• What to do
Carry on the memoir passage about Kay, hunting trips, and the move to Louisiana Tech, starting right after its last sentence.

• Text segment
┏━━
Because both of her parents worked, Kay spent many childhood hours alone. She filled them with activities like taking in stray cats and other animals. Some of the cats were wild, and she would give them milk and tame them. Her father had bird dogs, and she made friends with them. Her family also had chickens, turkeys, canaries, turtles, baby alligators, and a pony. She likes to joke that she had her own circus while growing up, but she didn’t know she was going to marry into one!

Kay’s father hunted and fished, and she always loved those
things about him. When I came along with the same attributes, she was naturally drawn to me. Her love for animals also came into play in our relationship. We were soul mates from the very beginning.

It wasn’t long before I started taking her with me on fishing or hunting expeditions. My qualms about taking Kay into the woods were quickly relieved. And Kay wasn’t only a spectator. She helped catch baitfish, gather worms, hook them onto trotlines, and of course, pick ducks by plucking their feathers to prepare them for cooking. You know you have a good woman when you return home from a hunt and she’s standing on the front porch, yelling, “Did y’all get anything?” Before I repented, Kay also drove my getaway car when I was hunting out of season. I always knew my woman was waiting for me on the other side of the woods if I got into trouble.

Before I repented, Kay also drove my getaway car when I was hunting out of season.

When I received a football scholarship to Louisiana Tech, we moved to Ruston and rented an apartment in the same complex as my brother Tommy, who had received a scholarship to play for the Bulldogs two years earlier. Tommy and his wife, the former Nancy Dennig (they were also high school sweethearts), had been living there for more than a year. With their company, the
transition to Louisiana Tech was much easier for us. Kay had not yet graduated from high school, so she finished her senior year at Ruston High School. She was pregnant with our first son, Alan.

We lived in the Vetville Apartments, which the school built in 1945 to accommodate married veterans coming home from World War II. The red-brick apartments were located on south campus, about a mile from the main campus. For Tommy and me, it was like reviving old times. Tommy bought a boat, and I bought a motor for it. We began fishing and hunting in the area waters and woods: the upper Ouachita River and Bayou D’Arbonne Lake, a recently impounded reservoir just north of town. We would usually take someone fishing with us and come home with the daily limit. Kay and Nancy carried a black iron skillet between our apartments until the grease burned it from frying so much fish and other game.
┗━━
• Given entries
┏━━
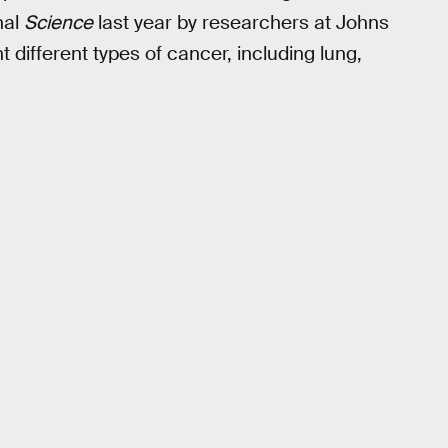
nal
Science
last year by researchers at Johns
 different types of cancer, including lung,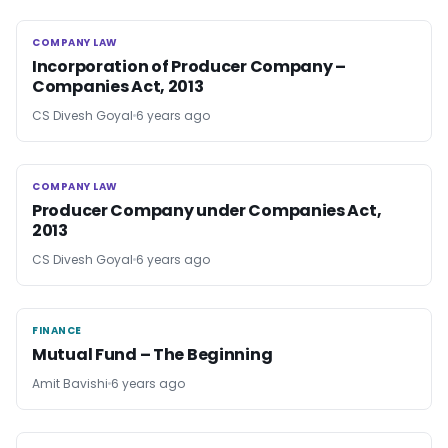
COMPANY LAW
COMPANY LAW
Incorporation of Producer Company –
Companies Act, 2013
CS Divesh Goyal
6 years ago
COMPANY LAW
COMPANY LAW
Producer Company under Companies Act,
2013
CS Divesh Goyal
6 years ago
FINANCE
FINANCE
Mutual Fund – The Beginning
Amit Bavishi
6 years ago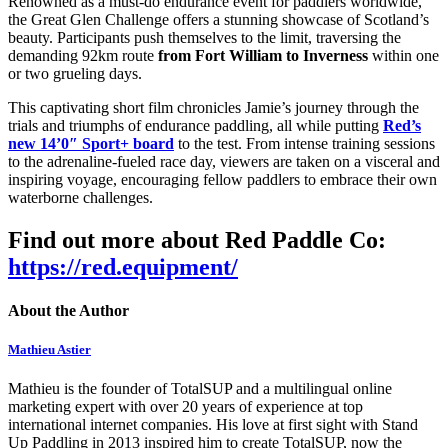
Renowned as a must-do endurance event for paddlers worldwide,
the Great Glen Challenge offers a stunning showcase of Scotland’s
beauty. Participants push themselves to the limit, traversing the
demanding 92km route
from Fort William to Inverness
within one
or two grueling days.
This captivating short film chronicles Jamie’s journey through the
trials and triumphs of endurance paddling, all while putting
Red’s
new 14’0″ Sport+ board
to the test. From intense training sessions
to the adrenaline-fueled race day, viewers are taken on a visceral and
inspiring voyage, encouraging fellow paddlers to embrace their own
waterborne challenges.
Find out more about Red Paddle Co:
https://red.equipment/
About the Author
Mathieu Astier
Mathieu is the founder of TotalSUP and a multilingual online
marketing expert with over 20 years of experience at top
international internet companies. His love at first sight with Stand
Up Paddling in 2013 inspired him to create TotalSUP, now the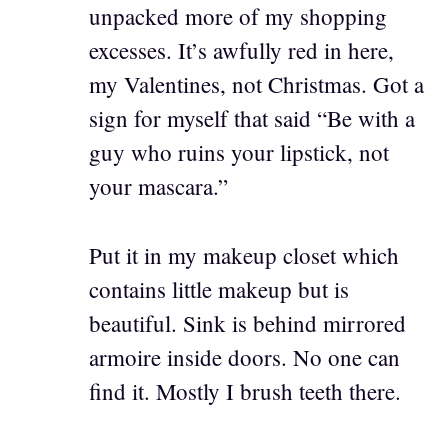
unpacked more of my shopping
excesses. It’s awfully red in here,
my Valentines, not Christmas. Got a
sign for myself that said “Be with a
guy who ruins your lipstick, not
your mascara.”
Put it in my makeup closet which
contains little makeup but is
beautiful. Sink is behind mirrored
armoire inside doors. No one can
find it. Mostly I brush teeth there.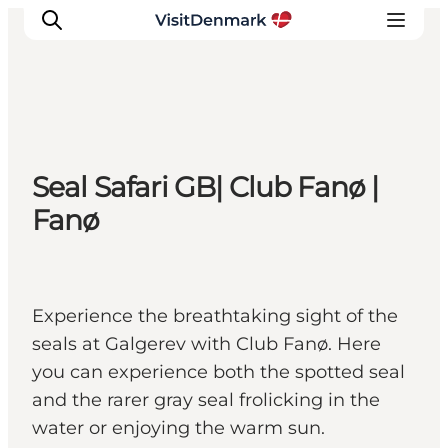
Inspiration
Seal Safari GB| Club Fanø |
Resmål
Fanø
Aktiviteter
Övernatta
Planera resan
Experience the breathtaking sight of the
seals at Galgerev with Club Fanø. Here
you can experience both the spotted seal
and the rarer gray seal frolicking in the
water or enjoying the warm sun.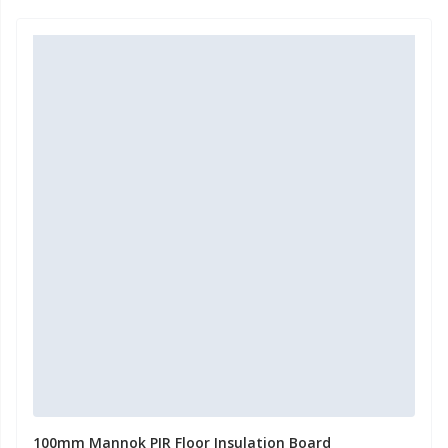
100mm Mannok PIR Floor Insulation Board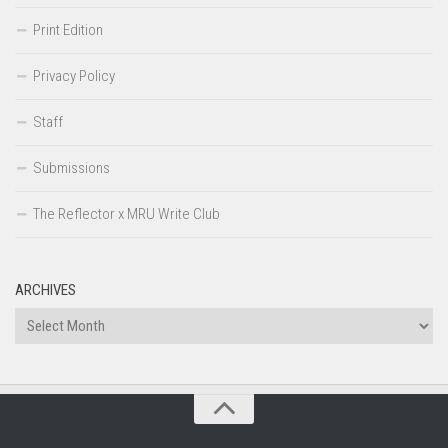
Print Edition
Privacy Policy
Staff
Submissions
The Reflector x MRU Write Club
ARCHIVES
Archives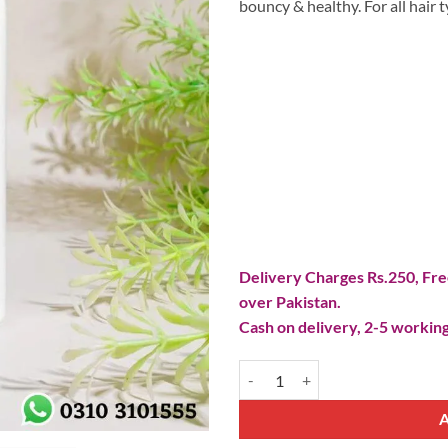
bouncy & healthy. For all hair t
Delivery Charges Rs.250, Free
over Pakistan.
Cash on delivery, 2-5 working
Hair Food Shampoo quantity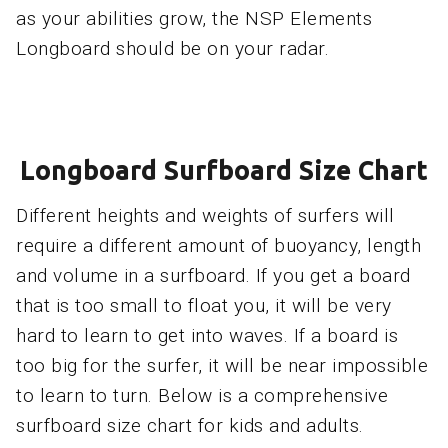
as your abilities grow, the NSP Elements
Longboard should be on your radar.
Longboard Surfboard Size Chart
Different heights and weights of surfers will
require a different amount of buoyancy, length
and volume in a surfboard. If you get a board
that is too small to float you, it will be very
hard to learn to get into waves. If a board is
too big for the surfer, it will be near impossible
to learn to turn. Below is a comprehensive
surfboard size chart for kids and adults.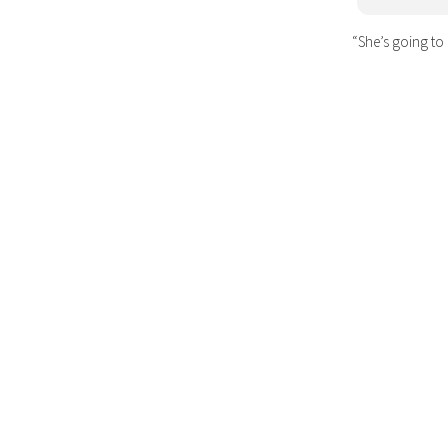
“She’s going to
┗━━
• Written reply
Tommy and I even arranged our schedules so he went to class on Mondays, Wednesdays, and Fridays, and I went on Tuesdays and Thursdays. Tommy would fish while I was in class, and I fished when he was at school. It didn’t take me very long to figure out that a few of my instructors loved crappie, or white perch, as they’re called in Louisiana. A judicious gift of fresh, filleted white perch to certain instructors, particularly in subjects where I was having difficulty, greatly improved my grades.

One particular class in sports medicine—which was about
taping ankles, diminishing the effects of bumps and bruises, and such—held little interest for me. It was primarily for athletes who were planning to become coaches, which I wasn’t sure I wanted to do. Those white perch allowed me to make a passing grade in the course without even attending classes. For whatever reason, the instructor only gave me a C. I thought those fish were worth at least a B. Shoot! Maybe even an A—all those fish!

Generally, I was a quick enough study that I didn’t have difficulties in many classes. I basically looked for a strong C average, and I made sure I maintained it. I paid attention in class and took good notes—when I was there. Occasionally, I had to buckle down with a book to get past some difficulty, but I only spent about 30 percent of my time on college. To get better than a C average would have taken too much time and would have interfered with my hunting.